この経験から、制作時間を見るときは「生成に何分かかったか」だけでは足りないと分かりました。確認、差し戻し、再生成、最終調整まで含めて一つの工程として測らなければ、効率化できたかどうかは判断できません。
現時点では、制作前後の所要時間、削減できた時間、公開本数への影響は未計測です。したがって「何分短縮できた」「何倍作れるようになった」といった定量的な結論は、まだ出していません。
一本に全振りしないリソース設計へ
生成をAIへ任せても、確認と手直しに人の時間が必要なら、制作量を増やすだけでは別の作業が止まります。そこで採用したのが、ひとつの制作ラインに全リソースを投入しない方針です。
タスク管理で減らせた判断、AIへ渡せた生成作業、工程設計によって減らせる差し戻し。その結果として生まれる余白を、同じラインの増産だけに使わず、別の生産ラインの立ち上げにも配分します。
考え方としては、作業時間のポートフォリオ化です。一つの媒体や制作方式だけに依存すると、確認工程が詰まった時点で全体が止まります。複数のラインを持てば、一方が確認待ちや素材待ちの間に、もう一方を進められます。
次のラインにWordPressサイト制作を選んだ理由
横展開先には、WordPressを使ったホームページ制作を選びました。理由は、新しい分野をゼロから立ち上げるのではなく、すでに自分のブログやこのサイトで行っている制作・改善作業を再利用できるからです。
記事ページの構成、WordPressへの入稿、表示確認、内部リンク、画像配置、修正対応など、日々の運営で使っている作業は、サイト制作にも接続できます。既存の手順や判断基準を共通部品として使えるため、新ラインを追加しても、すべてを新規設計する必要はありません。

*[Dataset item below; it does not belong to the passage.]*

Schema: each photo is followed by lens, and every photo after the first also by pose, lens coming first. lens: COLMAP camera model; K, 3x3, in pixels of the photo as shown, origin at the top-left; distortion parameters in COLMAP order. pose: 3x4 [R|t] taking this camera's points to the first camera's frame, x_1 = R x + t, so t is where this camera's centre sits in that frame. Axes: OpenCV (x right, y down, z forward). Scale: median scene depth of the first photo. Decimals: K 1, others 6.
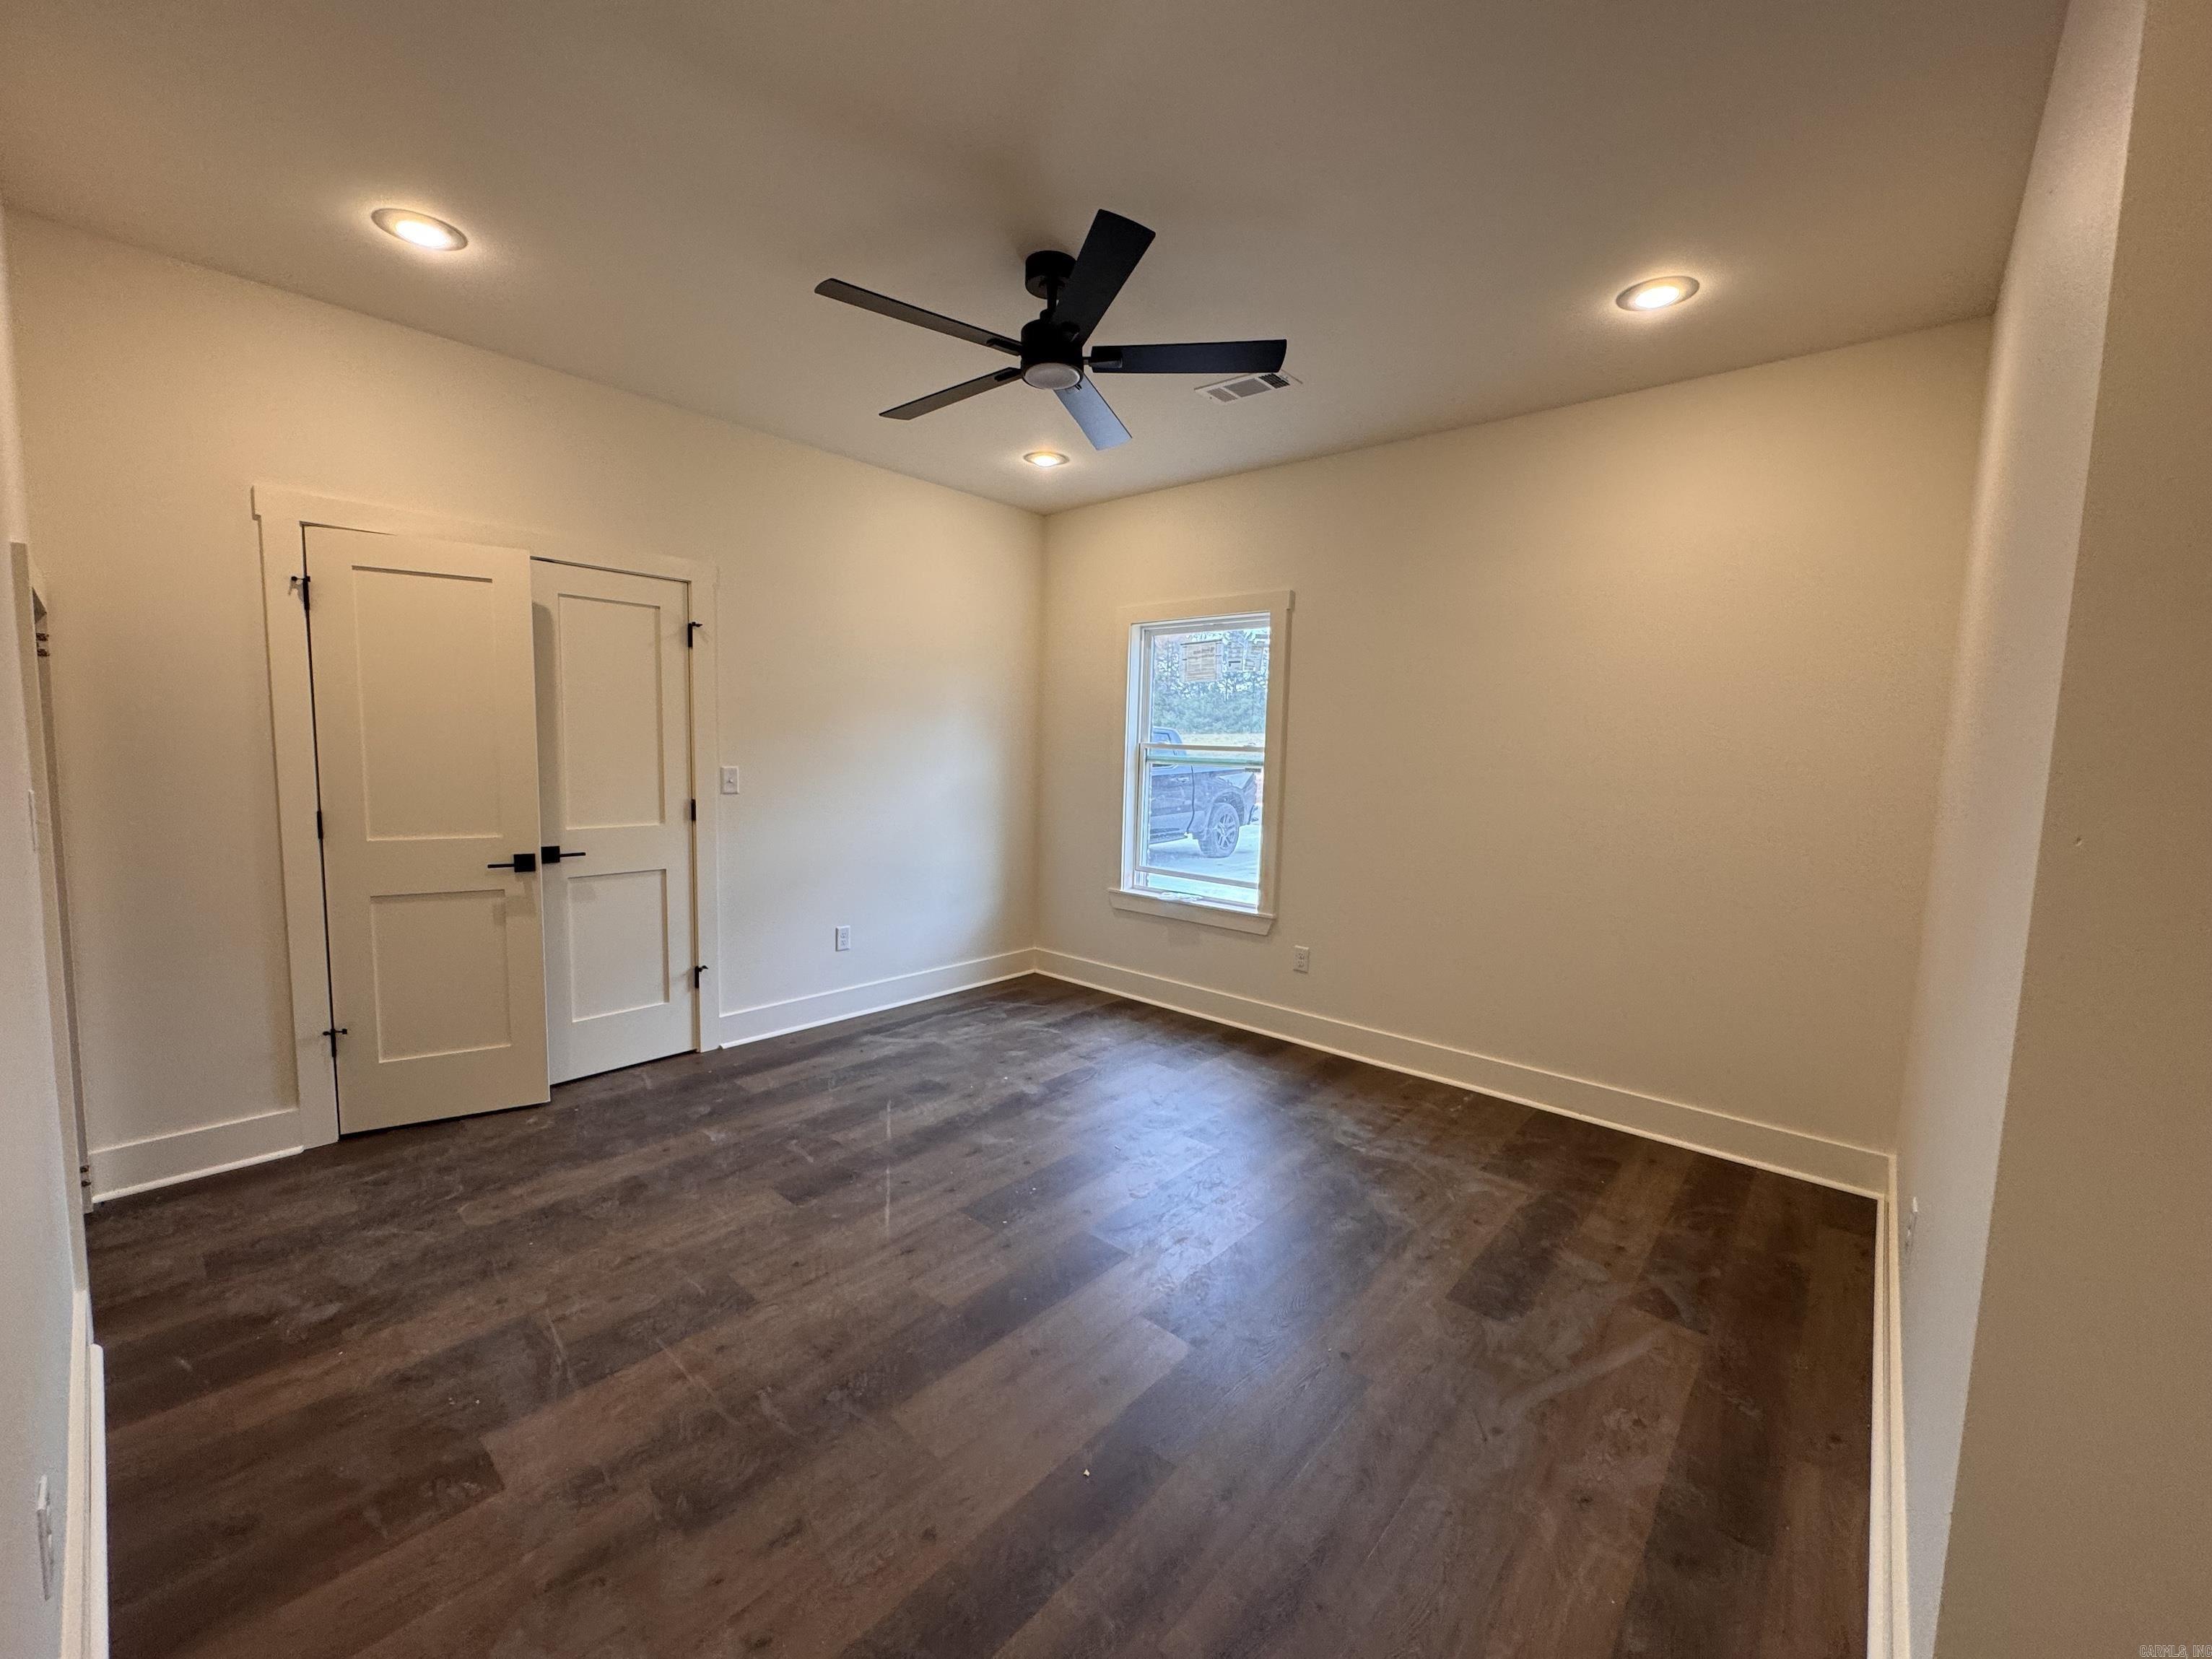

また、AIへ任せやすい部分と、人が確認すべき部分を分ける考え方も共通しています。構成案や文章案、修正候補の整理はAIが支援し、表示、導線、内容の正確性、公開判断は人が確認する。この境界を明確にしておけば、ブログ制作で得た運用設計をサイト制作へ移植できます。
ただし、WordPress制作ラインはまだ立ち上げ段階です。受注数、制作件数、作業時間、収益はいずれも未計測であり、成果が出た段階ではありません。今後は、実際の工程を記録しながら、既存資産をどこまで再利用できるかを検証します。
まとめ:効率化の成果は「余白の再投資」で測る
今回の設計は、タスク管理を安定させ、制作工程を分担し、確認と手直しを含む後工程を見直し、そこで生まれる余白をWordPress制作へ配分する流れです。
AI導入の評価を、生成速度や時短だけで終わらせると、空いた時間が別の細かな作業に吸収される可能性があります。何のために余白をつくり、その余白をどの生産ラインへ移すのかまで決めて、初めてリソース設計になります。
現段階で定量成果は未計測です。次に見るべき数字は、AIが生成した回数ではなく、確認と修正を含む総作業時間、各ラインで完了した制作件数、そして新しく立ち上げたWordPress制作ラインの実績です。効率化で生まれた余白を再投資し、その結果を測るところまでを一つの運用として検証していきます。